На седой реснице Музония блеснула слеза, но фигура его была спокойной, и тихий свет осиял его изборожденное морщинами чело.
— Это потому, что чувства бередят твою душу, — ответил он. — Не заботься о спокойствии своем и о том, чтобы выжить. Душа сильна вовсе не холодностью и бесчувственностью. Стоицизм учит не равнодушию; он учит только тому, как добродетелью победить боль и тревогу. Лебеди, Гельвидий, когда умирают, поют; невеселая это песнь, но торжественная, и торжественной строфой она летит к солнцу…
Они сели у огня и, склонившись друг к другу, завели долгую тихую беседу.
Неподалеку стоял стройный юноша в белой тунике, с серебряной лентой, перехватившей его черные, как смоль, волосы, угрюмый взгляд свой вперив в пол. Но стоило ему поднять глаза, как вся душа его устремилась к женской фигуре, показавшейся в самом темном углу большого зала. И хотя вся она была под белой накидкой, он узнал ее. Их глаза встретились. Улыбнулись издали друг другу. Он незаметно позвал ее кивком головы и тихо сказал: «Пойдем!..»
В саду претора было одно такое место, до которого не долетали отголоски уличного шума и куда не проникали лучи знойного солнца. Из зарослей низких самшитов и кустистых миртов несколько пальм выстреливали высоко зелеными своими зонтами, сея вокруг прохладную, свежую тень. Кусты, обсыпанные цветущими розами, и густой ковер фиалок наполняли воздух упоительным ароматом; вблизи шуршал струями фонтан и осыпал бриллиантовой росой розы и фиалки. Тишину этого места нарушал только шум воды и звук двух разговаривающих голосов. Кристально чистый, певучий мужской голос говорил:
— Наконец я увидел тебя, моя Арахна! Где ты так долго пропадала? Почему не пришла на мой зов? В душе бушует буря, когда не вижу тебя.

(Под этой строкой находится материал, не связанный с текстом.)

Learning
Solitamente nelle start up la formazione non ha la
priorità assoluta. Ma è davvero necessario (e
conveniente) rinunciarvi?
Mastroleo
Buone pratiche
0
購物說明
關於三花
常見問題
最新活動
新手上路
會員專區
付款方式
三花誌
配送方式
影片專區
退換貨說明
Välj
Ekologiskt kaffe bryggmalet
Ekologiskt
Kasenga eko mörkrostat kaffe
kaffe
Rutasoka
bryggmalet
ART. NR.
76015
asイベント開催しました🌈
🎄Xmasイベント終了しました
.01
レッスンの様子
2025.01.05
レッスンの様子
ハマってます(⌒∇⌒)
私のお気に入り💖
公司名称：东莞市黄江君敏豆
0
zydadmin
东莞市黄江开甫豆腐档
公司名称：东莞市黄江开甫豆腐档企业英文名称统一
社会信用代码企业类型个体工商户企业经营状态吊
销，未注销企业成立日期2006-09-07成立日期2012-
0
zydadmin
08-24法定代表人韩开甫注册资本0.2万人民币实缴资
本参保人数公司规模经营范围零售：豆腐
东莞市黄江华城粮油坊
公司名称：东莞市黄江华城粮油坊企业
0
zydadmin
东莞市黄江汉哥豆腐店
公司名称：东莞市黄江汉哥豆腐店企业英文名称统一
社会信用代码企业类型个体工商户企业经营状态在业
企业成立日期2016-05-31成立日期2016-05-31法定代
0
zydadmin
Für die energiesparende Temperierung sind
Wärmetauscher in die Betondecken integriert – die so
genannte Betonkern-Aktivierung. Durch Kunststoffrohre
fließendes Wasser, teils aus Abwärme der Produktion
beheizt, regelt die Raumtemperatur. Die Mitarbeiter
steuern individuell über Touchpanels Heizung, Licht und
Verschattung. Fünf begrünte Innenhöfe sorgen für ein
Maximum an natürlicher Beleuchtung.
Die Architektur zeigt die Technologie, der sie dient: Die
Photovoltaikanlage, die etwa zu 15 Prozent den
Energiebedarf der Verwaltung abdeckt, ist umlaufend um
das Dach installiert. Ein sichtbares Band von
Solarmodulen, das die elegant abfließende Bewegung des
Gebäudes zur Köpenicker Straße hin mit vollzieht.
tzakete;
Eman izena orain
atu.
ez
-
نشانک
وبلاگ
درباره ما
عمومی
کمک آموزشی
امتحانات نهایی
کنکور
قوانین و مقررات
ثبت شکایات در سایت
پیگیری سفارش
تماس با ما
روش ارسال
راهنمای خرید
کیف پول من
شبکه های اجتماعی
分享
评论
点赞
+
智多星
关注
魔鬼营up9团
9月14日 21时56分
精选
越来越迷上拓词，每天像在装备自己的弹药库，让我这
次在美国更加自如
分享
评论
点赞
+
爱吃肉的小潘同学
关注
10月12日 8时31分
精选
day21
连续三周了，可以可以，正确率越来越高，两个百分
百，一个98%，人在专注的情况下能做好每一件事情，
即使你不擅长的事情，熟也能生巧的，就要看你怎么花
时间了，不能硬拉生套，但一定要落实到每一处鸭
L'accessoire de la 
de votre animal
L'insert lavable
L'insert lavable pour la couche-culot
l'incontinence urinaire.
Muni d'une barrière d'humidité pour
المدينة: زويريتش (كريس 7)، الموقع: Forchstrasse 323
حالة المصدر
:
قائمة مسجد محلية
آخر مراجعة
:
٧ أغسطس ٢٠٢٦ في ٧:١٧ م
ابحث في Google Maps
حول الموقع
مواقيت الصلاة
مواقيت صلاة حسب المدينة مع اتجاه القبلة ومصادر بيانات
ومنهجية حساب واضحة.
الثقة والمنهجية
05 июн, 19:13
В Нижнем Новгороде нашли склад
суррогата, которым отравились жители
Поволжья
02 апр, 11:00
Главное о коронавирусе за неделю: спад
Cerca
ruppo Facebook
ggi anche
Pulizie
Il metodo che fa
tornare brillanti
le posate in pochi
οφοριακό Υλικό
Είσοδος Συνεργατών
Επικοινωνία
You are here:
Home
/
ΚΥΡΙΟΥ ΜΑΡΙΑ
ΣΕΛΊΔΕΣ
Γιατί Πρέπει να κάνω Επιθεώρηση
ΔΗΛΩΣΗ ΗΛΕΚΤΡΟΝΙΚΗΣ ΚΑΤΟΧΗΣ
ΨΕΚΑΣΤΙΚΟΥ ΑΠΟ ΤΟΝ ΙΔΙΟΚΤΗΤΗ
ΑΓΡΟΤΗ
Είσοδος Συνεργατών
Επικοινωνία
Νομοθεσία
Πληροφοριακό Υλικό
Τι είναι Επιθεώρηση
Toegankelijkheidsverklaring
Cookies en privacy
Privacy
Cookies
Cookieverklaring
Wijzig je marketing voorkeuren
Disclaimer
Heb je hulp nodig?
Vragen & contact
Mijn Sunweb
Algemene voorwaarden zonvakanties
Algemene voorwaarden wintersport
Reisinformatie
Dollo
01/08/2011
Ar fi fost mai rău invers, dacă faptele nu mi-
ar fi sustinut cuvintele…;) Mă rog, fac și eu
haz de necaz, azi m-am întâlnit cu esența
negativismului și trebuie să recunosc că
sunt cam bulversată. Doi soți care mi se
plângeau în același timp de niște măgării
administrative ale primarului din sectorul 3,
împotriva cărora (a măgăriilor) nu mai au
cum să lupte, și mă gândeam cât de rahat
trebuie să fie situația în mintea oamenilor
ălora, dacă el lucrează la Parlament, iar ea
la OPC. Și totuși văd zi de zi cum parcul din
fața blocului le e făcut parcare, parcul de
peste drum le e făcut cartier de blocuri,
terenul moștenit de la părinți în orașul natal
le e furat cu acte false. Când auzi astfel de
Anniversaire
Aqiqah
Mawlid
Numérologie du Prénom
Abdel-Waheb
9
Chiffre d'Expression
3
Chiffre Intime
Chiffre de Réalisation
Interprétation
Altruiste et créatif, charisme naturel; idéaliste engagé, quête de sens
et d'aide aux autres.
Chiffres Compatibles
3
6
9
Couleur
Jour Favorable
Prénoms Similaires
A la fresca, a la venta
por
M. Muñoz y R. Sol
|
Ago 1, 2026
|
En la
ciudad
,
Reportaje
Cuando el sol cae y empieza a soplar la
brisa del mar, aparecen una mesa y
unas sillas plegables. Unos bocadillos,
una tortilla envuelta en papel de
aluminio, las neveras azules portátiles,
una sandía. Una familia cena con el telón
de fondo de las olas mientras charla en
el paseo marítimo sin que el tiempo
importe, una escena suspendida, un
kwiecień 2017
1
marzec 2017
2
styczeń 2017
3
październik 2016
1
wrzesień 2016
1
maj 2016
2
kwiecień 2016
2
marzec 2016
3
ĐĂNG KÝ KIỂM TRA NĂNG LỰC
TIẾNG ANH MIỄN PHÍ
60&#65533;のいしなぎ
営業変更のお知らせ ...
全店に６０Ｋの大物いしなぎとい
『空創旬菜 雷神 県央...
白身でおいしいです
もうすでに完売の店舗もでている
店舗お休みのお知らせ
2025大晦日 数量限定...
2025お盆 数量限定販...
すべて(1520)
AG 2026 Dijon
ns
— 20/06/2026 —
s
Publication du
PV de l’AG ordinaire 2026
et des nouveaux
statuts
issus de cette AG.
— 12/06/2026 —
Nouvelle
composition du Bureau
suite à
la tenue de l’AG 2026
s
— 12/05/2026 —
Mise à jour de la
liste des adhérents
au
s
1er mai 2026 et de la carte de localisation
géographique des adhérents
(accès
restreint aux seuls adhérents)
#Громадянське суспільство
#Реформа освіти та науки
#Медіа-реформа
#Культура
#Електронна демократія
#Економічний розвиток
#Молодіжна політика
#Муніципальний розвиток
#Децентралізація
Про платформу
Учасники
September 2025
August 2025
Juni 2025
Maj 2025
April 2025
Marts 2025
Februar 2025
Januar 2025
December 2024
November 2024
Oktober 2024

Лежа на ковре фиалок, он нежными движениями ласкал волосы сидевшей рядом с ним девушки и взглядом пил румянец счастья, который пробивался на ее худощавом и, словно лепесток лилии, белом, нежном лице.
— Давно, давно не видала я тебя, царь мой, — начала она. — Брат мой нареченный, за которого еще в детстве я была просватана, собирается увезти меня из Рима навсегда… Все наши вчера целовали кинжал, а сегодня плачут, стонут и в страхе великом пребывают… Но теперь мне кажется, что это был всего лишь дурной сон… Предвечный пробудил меня, и вот я снова с тобою и смотрю на тебя… Артемидор!
Ее очи были полны слез. Ее тоскующая любовь наивно и страстно искала выражения во взглядах, улыбках и словах. В волнении, которое она была уже не в силах сдержать, она наклонила горящее чело и рядом с грудью Артемидора погрузила его в прохладную гущу фиалок. Две белые ладони легли на ёе хрупкие плечи и движением, полным нежности, подняли ее из цветов. Темные, глубокие глаза художника наполнились упоительным блаженством.
— Не клони лицо к земле, — начал он тихо и медленно, — посмотри лучше вверх, оглянись вокруг, взгляни на меня… Как прекрасен этот мир! Разве горящая синь небес не затем существует, чтобы светить человеческому счастью? А эти прекрасные розы, не затем ли их зажгла природа, чтобы они факелами пылали на алтарях любви?